Would you return the lines between the one holding "X836731Y480052D01*" and the one holding "X834935Y479092D01*", inclusive, and only those, exactly as they stand in the listing below?
=== Section Start ===
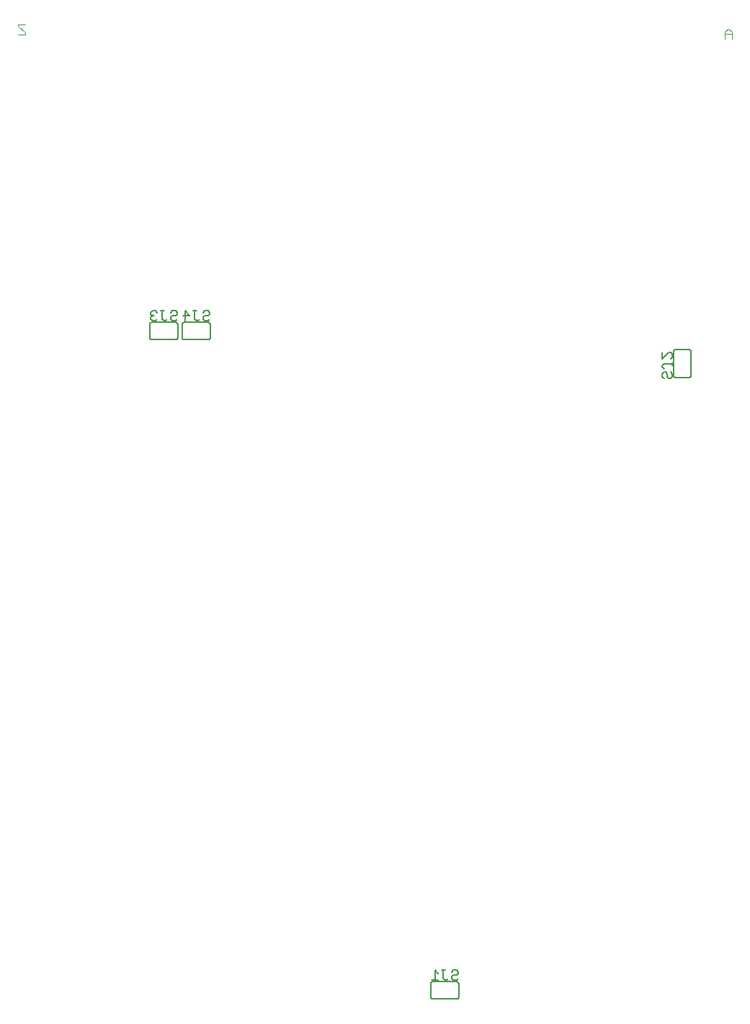
<source format=gbo>
G04 EAGLE Gerber RS-274X export*
G75*
%MOMM*%
%FSLAX34Y34*%
%LPD*%
%INSilkscreen Bottom*%
%IPPOS*%
%AMOC8*
5,1,8,0,0,1.08239X$1,22.5*%
G01*
%ADD10C,0.101600*%
%ADD11C,0.152400*%
%ADD12C,0.127000*%


D10*
X1480312Y813308D02*
X1480312Y821104D01*
X1476414Y825002D01*
X1472516Y821104D01*
X1472516Y813308D01*
X1472516Y819155D02*
X1480312Y819155D01*
X649732Y830082D02*
X641936Y830082D01*
X641936Y828133D01*
X649732Y820337D01*
X649732Y818388D01*
X641936Y818388D01*
D11*
X1129030Y-314960D02*
X1156970Y-314960D01*
X1129030Y-294640D02*
X1128930Y-294642D01*
X1128831Y-294648D01*
X1128731Y-294658D01*
X1128633Y-294671D01*
X1128534Y-294689D01*
X1128437Y-294710D01*
X1128341Y-294735D01*
X1128245Y-294764D01*
X1128151Y-294797D01*
X1128058Y-294833D01*
X1127967Y-294873D01*
X1127877Y-294917D01*
X1127789Y-294964D01*
X1127703Y-295014D01*
X1127619Y-295068D01*
X1127537Y-295125D01*
X1127458Y-295185D01*
X1127380Y-295249D01*
X1127306Y-295315D01*
X1127234Y-295384D01*
X1127165Y-295456D01*
X1127099Y-295530D01*
X1127035Y-295608D01*
X1126975Y-295687D01*
X1126918Y-295769D01*
X1126864Y-295853D01*
X1126814Y-295939D01*
X1126767Y-296027D01*
X1126723Y-296117D01*
X1126683Y-296208D01*
X1126647Y-296301D01*
X1126614Y-296395D01*
X1126585Y-296491D01*
X1126560Y-296587D01*
X1126539Y-296684D01*
X1126521Y-296783D01*
X1126508Y-296881D01*
X1126498Y-296981D01*
X1126492Y-297080D01*
X1126490Y-297180D01*
X1156970Y-294640D02*
X1157070Y-294642D01*
X1157169Y-294648D01*
X1157269Y-294658D01*
X1157367Y-294671D01*
X1157466Y-294689D01*
X1157563Y-294710D01*
X1157659Y-294735D01*
X1157755Y-294764D01*
X1157849Y-294797D01*
X1157942Y-294833D01*
X1158033Y-294873D01*
X1158123Y-294917D01*
X1158211Y-294964D01*
X1158297Y-295014D01*
X1158381Y-295068D01*
X1158463Y-295125D01*
X1158542Y-295185D01*
X1158620Y-295249D01*
X1158694Y-295315D01*
X1158766Y-295384D01*
X1158835Y-295456D01*
X1158901Y-295530D01*
X1158965Y-295608D01*
X1159025Y-295687D01*
X1159082Y-295769D01*
X1159136Y-295853D01*
X1159186Y-295939D01*
X1159233Y-296027D01*
X1159277Y-296117D01*
X1159317Y-296208D01*
X1159353Y-296301D01*
X1159386Y-296395D01*
X1159415Y-296491D01*
X1159440Y-296587D01*
X1159461Y-296684D01*
X1159479Y-296783D01*
X1159492Y-296881D01*
X1159502Y-296981D01*
X1159508Y-297080D01*
X1159510Y-297180D01*
X1159510Y-312420D02*
X1159508Y-312520D01*
X1159502Y-312619D01*
X1159492Y-312719D01*
X1159479Y-312817D01*
X1159461Y-312916D01*
X1159440Y-313013D01*
X1159415Y-313109D01*
X1159386Y-313205D01*
X1159353Y-313299D01*
X1159317Y-313392D01*
X1159277Y-313483D01*
X1159233Y-313573D01*
X1159186Y-313661D01*
X1159136Y-313747D01*
X1159082Y-313831D01*
X1159025Y-313913D01*
X1158965Y-313992D01*
X1158901Y-314070D01*
X1158835Y-314144D01*
X1158766Y-314216D01*
X1158694Y-314285D01*
X1158620Y-314351D01*
X1158542Y-314415D01*
X1158463Y-314475D01*
X1158381Y-314532D01*
X1158297Y-314586D01*
X1158211Y-314636D01*
X1158123Y-314683D01*
X1158033Y-314727D01*
X1157942Y-314767D01*
X1157849Y-314803D01*
X1157755Y-314836D01*
X1157659Y-314865D01*
X1157563Y-314890D01*
X1157466Y-314911D01*
X1157367Y-314929D01*
X1157269Y-314942D01*
X1157169Y-314952D01*
X1157070Y-314958D01*
X1156970Y-314960D01*
X1129030Y-314960D02*
X1128930Y-314958D01*
X1128831Y-314952D01*
X1128731Y-314942D01*
X1128633Y-314929D01*
X1128534Y-314911D01*
X1128437Y-314890D01*
X1128341Y-314865D01*
X1128245Y-314836D01*
X1128151Y-314803D01*
X1128058Y-314767D01*
X1127967Y-314727D01*
X1127877Y-314683D01*
X1127789Y-314636D01*
X1127703Y-314586D01*
X1127619Y-314532D01*
X1127537Y-314475D01*
X1127458Y-314415D01*
X1127380Y-314351D01*
X1127306Y-314285D01*
X1127234Y-314216D01*
X1127165Y-314144D01*
X1127099Y-314070D01*
X1127035Y-313992D01*
X1126975Y-313913D01*
X1126918Y-313831D01*
X1126864Y-313747D01*
X1126814Y-313661D01*
X1126767Y-313573D01*
X1126723Y-313483D01*
X1126683Y-313392D01*
X1126647Y-313299D01*
X1126614Y-313205D01*
X1126585Y-313109D01*
X1126560Y-313013D01*
X1126539Y-312916D01*
X1126521Y-312817D01*
X1126508Y-312719D01*
X1126498Y-312619D01*
X1126492Y-312520D01*
X1126490Y-312420D01*
X1126490Y-297180D01*
X1159510Y-297180D02*
X1159510Y-312420D01*
X1156970Y-294640D02*
X1129030Y-294640D01*
D12*
X1151249Y-283202D02*
X1153155Y-281295D01*
X1156968Y-281295D01*
X1158875Y-283202D01*
X1158875Y-285109D01*
X1156968Y-287015D01*
X1153155Y-287015D01*
X1151249Y-288922D01*
X1151249Y-290828D01*
X1153155Y-292735D01*
X1156968Y-292735D01*
X1158875Y-290828D01*
X1147181Y-290828D02*
X1145274Y-292735D01*
X1143368Y-292735D01*
X1141461Y-290828D01*
X1141461Y-281295D01*
X1139555Y-281295D02*
X1143368Y-281295D01*
X1135487Y-285109D02*
X1131674Y-281295D01*
X1131674Y-292735D01*
X1135487Y-292735D02*
X1127861Y-292735D01*
D11*
X1432560Y417830D02*
X1432560Y445770D01*
X1412240Y417830D02*
X1412242Y417730D01*
X1412248Y417631D01*
X1412258Y417531D01*
X1412271Y417433D01*
X1412289Y417334D01*
X1412310Y417237D01*
X1412335Y417141D01*
X1412364Y417045D01*
X1412397Y416951D01*
X1412433Y416858D01*
X1412473Y416767D01*
X1412517Y416677D01*
X1412564Y416589D01*
X1412614Y416503D01*
X1412668Y416419D01*
X1412725Y416337D01*
X1412785Y416258D01*
X1412849Y416180D01*
X1412915Y416106D01*
X1412984Y416034D01*
X1413056Y415965D01*
X1413130Y415899D01*
X1413208Y415835D01*
X1413287Y415775D01*
X1413369Y415718D01*
X1413453Y415664D01*
X1413539Y415614D01*
X1413627Y415567D01*
X1413717Y415523D01*
X1413808Y415483D01*
X1413901Y415447D01*
X1413995Y415414D01*
X1414091Y415385D01*
X1414187Y415360D01*
X1414284Y415339D01*
X1414383Y415321D01*
X1414481Y415308D01*
X1414581Y415298D01*
X1414680Y415292D01*
X1414780Y415290D01*
X1412240Y445770D02*
X1412242Y445870D01*
X1412248Y445969D01*
X1412258Y446069D01*
X1412271Y446167D01*
X1412289Y446266D01*
X1412310Y446363D01*
X1412335Y446459D01*
X1412364Y446555D01*
X1412397Y446649D01*
X1412433Y446742D01*
X1412473Y446833D01*
X1412517Y446923D01*
X1412564Y447011D01*
X1412614Y447097D01*
X1412668Y447181D01*
X1412725Y447263D01*
X1412785Y447342D01*
X1412849Y447420D01*
X1412915Y447494D01*
X1412984Y447566D01*
X1413056Y447635D01*
X1413130Y447701D01*
X1413208Y447765D01*
X1413287Y447825D01*
X1413369Y447882D01*
X1413453Y447936D01*
X1413539Y447986D01*
X1413627Y448033D01*
X1413717Y448077D01*
X1413808Y448117D01*
X1413901Y448153D01*
X1413995Y448186D01*
X1414091Y448215D01*
X1414187Y448240D01*
X1414284Y448261D01*
X1414383Y448279D01*
X1414481Y448292D01*
X1414581Y448302D01*
X1414680Y448308D01*
X1414780Y448310D01*
X1430020Y448310D02*
X1430120Y448308D01*
X1430219Y448302D01*
X1430319Y448292D01*
X1430417Y448279D01*
X1430516Y448261D01*
X1430613Y448240D01*
X1430709Y448215D01*
X1430805Y448186D01*
X1430899Y448153D01*
X1430992Y448117D01*
X1431083Y448077D01*
X1431173Y448033D01*
X1431261Y447986D01*
X1431347Y447936D01*
X1431431Y447882D01*
X1431513Y447825D01*
X1431592Y447765D01*
X1431670Y447701D01*
X1431744Y447635D01*
X1431816Y447566D01*
X1431885Y447494D01*
X1431951Y447420D01*
X1432015Y447342D01*
X1432075Y447263D01*
X1432132Y447181D01*
X1432186Y447097D01*
X1432236Y447011D01*
X1432283Y446923D01*
X1432327Y446833D01*
X1432367Y446742D01*
X1432403Y446649D01*
X1432436Y446555D01*
X1432465Y446459D01*
X1432490Y446363D01*
X1432511Y446266D01*
X1432529Y446167D01*
X1432542Y446069D01*
X1432552Y445969D01*
X1432558Y445870D01*
X1432560Y445770D01*
X1432560Y417830D02*
X1432558Y417730D01*
X1432552Y417631D01*
X1432542Y417531D01*
X1432529Y417433D01*
X1432511Y417334D01*
X1432490Y417237D01*
X1432465Y417141D01*
X1432436Y417045D01*
X1432403Y416951D01*
X1432367Y416858D01*
X1432327Y416767D01*
X1432283Y416677D01*
X1432236Y416589D01*
X1432186Y416503D01*
X1432132Y416419D01*
X1432075Y416337D01*
X1432015Y416258D01*
X1431951Y416180D01*
X1431885Y416106D01*
X1431816Y416034D01*
X1431744Y415965D01*
X1431670Y415899D01*
X1431592Y415835D01*
X1431513Y415775D01*
X1431431Y415718D01*
X1431347Y415664D01*
X1431261Y415614D01*
X1431173Y415567D01*
X1431083Y415523D01*
X1430992Y415483D01*
X1430899Y415447D01*
X1430805Y415414D01*
X1430709Y415385D01*
X1430613Y415360D01*
X1430516Y415339D01*
X1430417Y415321D01*
X1430319Y415308D01*
X1430219Y415298D01*
X1430120Y415292D01*
X1430020Y415290D01*
X1414780Y415290D01*
X1414780Y448310D02*
X1430020Y448310D01*
X1412240Y445770D02*
X1412240Y417830D01*
D12*
X1410345Y419583D02*
X1408438Y421490D01*
X1410345Y419583D02*
X1410345Y415770D01*
X1408438Y413863D01*
X1406532Y413863D01*
X1404625Y415770D01*
X1404625Y419583D01*
X1402718Y421490D01*
X1400812Y421490D01*
X1398905Y419583D01*
X1398905Y415770D01*
X1400812Y413863D01*
X1400812Y425557D02*
X1398905Y427464D01*
X1398905Y429370D01*
X1400812Y431277D01*
X1410345Y431277D01*
X1410345Y429370D02*
X1410345Y433184D01*
X1398905Y437251D02*
X1398905Y444877D01*
X1398905Y437251D02*
X1406532Y444877D01*
X1408438Y444877D01*
X1410345Y442971D01*
X1410345Y439158D01*
X1408438Y437251D01*
D11*
X826770Y459740D02*
X798830Y459740D01*
X796290Y477520D02*
X796292Y477620D01*
X796298Y477719D01*
X796308Y477819D01*
X796321Y477917D01*
X796339Y478016D01*
X796360Y478113D01*
X796385Y478209D01*
X796414Y478305D01*
X796447Y478399D01*
X796483Y478492D01*
X796523Y478583D01*
X796567Y478673D01*
X796614Y478761D01*
X796664Y478847D01*
X796718Y478931D01*
X796775Y479013D01*
X796835Y479092D01*
X796899Y479170D01*
X796965Y479244D01*
X797034Y479316D01*
X797106Y479385D01*
X797180Y479451D01*
X797258Y479515D01*
X797337Y479575D01*
X797419Y479632D01*
X797503Y479686D01*
X797589Y479736D01*
X797677Y479783D01*
X797767Y479827D01*
X797858Y479867D01*
X797951Y479903D01*
X798045Y479936D01*
X798141Y479965D01*
X798237Y479990D01*
X798334Y480011D01*
X798433Y480029D01*
X798531Y480042D01*
X798631Y480052D01*
X798730Y480058D01*
X798830Y480060D01*
X826770Y480060D02*
X826870Y480058D01*
X826969Y480052D01*
X827069Y480042D01*
X827167Y480029D01*
X827266Y480011D01*
X827363Y479990D01*
X827459Y479965D01*
X827555Y479936D01*
X827649Y479903D01*
X827742Y479867D01*
X827833Y479827D01*
X827923Y479783D01*
X828011Y479736D01*
X828097Y479686D01*
X828181Y479632D01*
X828263Y479575D01*
X828342Y479515D01*
X828420Y479451D01*
X828494Y479385D01*
X828566Y479316D01*
X828635Y479244D01*
X828701Y479170D01*
X828765Y479092D01*
X828825Y479013D01*
X828882Y478931D01*
X828936Y478847D01*
X828986Y478761D01*
X829033Y478673D01*
X829077Y478583D01*
X829117Y478492D01*
X829153Y478399D01*
X829186Y478305D01*
X829215Y478209D01*
X829240Y478113D01*
X829261Y478016D01*
X829279Y477917D01*
X829292Y477819D01*
X829302Y477719D01*
X829308Y477620D01*
X829310Y477520D01*
X829310Y462280D02*
X829308Y462180D01*
X829302Y462081D01*
X829292Y461981D01*
X829279Y461883D01*
X829261Y461784D01*
X829240Y461687D01*
X829215Y461591D01*
X829186Y461495D01*
X829153Y461401D01*
X829117Y461308D01*
X829077Y461217D01*
X829033Y461127D01*
X828986Y461039D01*
X828936Y460953D01*
X828882Y460869D01*
X828825Y460787D01*
X828765Y460708D01*
X828701Y460630D01*
X828635Y460556D01*
X828566Y460484D01*
X828494Y460415D01*
X828420Y460349D01*
X828342Y460285D01*
X828263Y460225D01*
X828181Y460168D01*
X828097Y460114D01*
X828011Y460064D01*
X827923Y460017D01*
X827833Y459973D01*
X827742Y459933D01*
X827649Y459897D01*
X827555Y459864D01*
X827459Y459835D01*
X827363Y459810D01*
X827266Y459789D01*
X827167Y459771D01*
X827069Y459758D01*
X826969Y459748D01*
X826870Y459742D01*
X826770Y459740D01*
X798830Y459740D02*
X798730Y459742D01*
X798631Y459748D01*
X798531Y459758D01*
X798433Y459771D01*
X798334Y459789D01*
X798237Y459810D01*
X798141Y459835D01*
X798045Y459864D01*
X797951Y459897D01*
X797858Y459933D01*
X797767Y459973D01*
X797677Y460017D01*
X797589Y460064D01*
X797503Y460114D01*
X797419Y460168D01*
X797337Y460225D01*
X797258Y460285D01*
X797180Y460349D01*
X797106Y460415D01*
X797034Y460484D01*
X796965Y460556D01*
X796899Y460630D01*
X796835Y460708D01*
X796775Y460787D01*
X796718Y460869D01*
X796664Y460953D01*
X796614Y461039D01*
X796567Y461127D01*
X796523Y461217D01*
X796483Y461308D01*
X796447Y461401D01*
X796414Y461495D01*
X796385Y461591D01*
X796360Y461687D01*
X796339Y461784D01*
X796321Y461883D01*
X796308Y461981D01*
X796298Y462081D01*
X796292Y462180D01*
X796290Y462280D01*
X796290Y477520D01*
X829310Y477520D02*
X829310Y462280D01*
X826770Y480060D02*
X798830Y480060D01*
D12*
X821049Y491498D02*
X822955Y493405D01*
X826768Y493405D01*
X828675Y491498D01*
X828675Y489592D01*
X826768Y487685D01*
X822955Y487685D01*
X821049Y485778D01*
X821049Y483872D01*
X822955Y481965D01*
X826768Y481965D01*
X828675Y483872D01*
X816981Y483872D02*
X815074Y481965D01*
X813168Y481965D01*
X811261Y483872D01*
X811261Y493405D01*
X809355Y493405D02*
X813168Y493405D01*
X805287Y491498D02*
X803380Y493405D01*
X799567Y493405D01*
X797661Y491498D01*
X797661Y489592D01*
X799567Y487685D01*
X801474Y487685D01*
X799567Y487685D02*
X797661Y485778D01*
X797661Y483872D01*
X799567Y481965D01*
X803380Y481965D01*
X805287Y483872D01*
D11*
X836930Y459740D02*
X864870Y459740D01*
X836930Y480060D02*
X836830Y480058D01*
X836731Y480052D01*
X836631Y480042D01*
X836533Y480029D01*
X836434Y480011D01*
X836337Y479990D01*
X836241Y479965D01*
X836145Y479936D01*
X836051Y479903D01*
X835958Y479867D01*
X835867Y479827D01*
X835777Y479783D01*
X835689Y479736D01*
X835603Y479686D01*
X835519Y479632D01*
X835437Y479575D01*
X835358Y479515D01*
X835280Y479451D01*
X835206Y479385D01*
X835134Y479316D01*
X835065Y479244D01*
X834999Y479170D01*
X834935Y479092D01*
X834875Y479013D01*
X834818Y478931D01*
X834764Y478847D01*
X834714Y478761D01*
X834667Y478673D01*
X834623Y478583D01*
X834583Y478492D01*
X834547Y478399D01*
X834514Y478305D01*
X834485Y478209D01*
X834460Y478113D01*
X834439Y478016D01*
X834421Y477917D01*
X834408Y477819D01*
X834398Y477719D01*
X834392Y477620D01*
X834390Y477520D01*
X864870Y480060D02*
X864970Y480058D01*
X865069Y480052D01*
X865169Y480042D01*
X865267Y480029D01*
X865366Y480011D01*
X865463Y479990D01*
X865559Y479965D01*
X865655Y479936D01*
X865749Y479903D01*
X865842Y479867D01*
X865933Y479827D01*
X866023Y479783D01*
X866111Y479736D01*
X866197Y479686D01*
X866281Y479632D01*
X866363Y479575D01*
X866442Y479515D01*
X866520Y479451D01*
X866594Y479385D01*
X866666Y479316D01*
X866735Y479244D01*
X866801Y479170D01*
X866865Y479092D01*
X866925Y479013D01*
X866982Y478931D01*
X867036Y478847D01*
X867086Y478761D01*
X867133Y478673D01*
X867177Y478583D01*
X867217Y478492D01*
X867253Y478399D01*
X867286Y478305D01*
X867315Y478209D01*
X867340Y478113D01*
X867361Y478016D01*
X867379Y477917D01*
X867392Y477819D01*
X867402Y477719D01*
X867408Y477620D01*
X867410Y477520D01*
X867410Y462280D02*
X867408Y462180D01*
X867402Y462081D01*
X867392Y461981D01*
X867379Y461883D01*
X867361Y461784D01*
X867340Y461687D01*
X867315Y461591D01*
X867286Y461495D01*
X867253Y461401D01*
X867217Y461308D01*
X867177Y461217D01*
X867133Y461127D01*
X867086Y461039D01*
X867036Y460953D01*
X866982Y460869D01*
X866925Y460787D01*
X866865Y460708D01*
X866801Y460630D01*
X866735Y460556D01*
X866666Y460484D01*
X866594Y460415D01*
X866520Y460349D01*
X866442Y460285D01*
X866363Y460225D01*
X866281Y460168D01*
X866197Y460114D01*
X866111Y460064D01*
X866023Y460017D01*
X865933Y459973D01*
X865842Y459933D01*
X865749Y459897D01*
X865655Y459864D01*
X865559Y459835D01*
X865463Y459810D01*
X865366Y459789D01*
X865267Y459771D01*
X865169Y459758D01*
X865069Y459748D01*
X864970Y459742D01*
X864870Y459740D01*
X836930Y459740D02*
X836830Y459742D01*
X836731Y459748D01*
X836631Y459758D01*
X836533Y459771D01*
X836434Y459789D01*
X836337Y459810D01*
X836241Y459835D01*
X836145Y459864D01*
X836051Y459897D01*
X835958Y459933D01*
X835867Y459973D01*
X835777Y460017D01*
X835689Y460064D01*
X835603Y460114D01*
X835519Y460168D01*
X835437Y460225D01*
X835358Y460285D01*
X835280Y460349D01*
X835206Y460415D01*
X835134Y460484D01*
X835065Y460556D01*
X834999Y460630D01*
X834935Y460708D01*
X834875Y460787D01*
X834818Y460869D01*
X834764Y460953D01*
X834714Y461039D01*
X834667Y461127D01*
X834623Y461217D01*
X834583Y461308D01*
X834547Y461401D01*
X834514Y461495D01*
X834485Y461591D01*
X834460Y461687D01*
X834439Y461784D01*
X834421Y461883D01*
X834408Y461981D01*
X834398Y462081D01*
X834392Y462180D01*
X834390Y462280D01*
X834390Y477520D01*
X867410Y477520D02*
X867410Y462280D01*
X864870Y480060D02*
X836930Y480060D01*
D12*
X859149Y491498D02*
X861055Y493405D01*
X864868Y493405D01*
X866775Y491498D01*
X866775Y489592D01*
X864868Y487685D01*
X861055Y487685D01*
X859149Y485778D01*
X859149Y483872D01*
X861055Y481965D01*
X864868Y481965D01*
X866775Y483872D01*
X855081Y483872D02*
X853174Y481965D01*
X851268Y481965D01*
X849361Y483872D01*
X849361Y493405D01*
X847455Y493405D02*
X851268Y493405D01*
X837667Y493405D02*
X837667Y481965D01*
X843387Y487685D02*
X837667Y493405D01*
X835761Y487685D02*
X843387Y487685D01*
M02*

</source>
=== Section End ===
**EXERCISE ANSWER**
X836731Y480052D01*
X836631Y480042D01*
X836533Y480029D01*
X836434Y480011D01*
X836337Y479990D01*
X836241Y479965D01*
X836145Y479936D01*
X836051Y479903D01*
X835958Y479867D01*
X835867Y479827D01*
X835777Y479783D01*
X835689Y479736D01*
X835603Y479686D01*
X835519Y479632D01*
X835437Y479575D01*
X835358Y479515D01*
X835280Y479451D01*
X835206Y479385D01*
X835134Y479316D01*
X835065Y479244D01*
X834999Y479170D01*
X834935Y479092D01*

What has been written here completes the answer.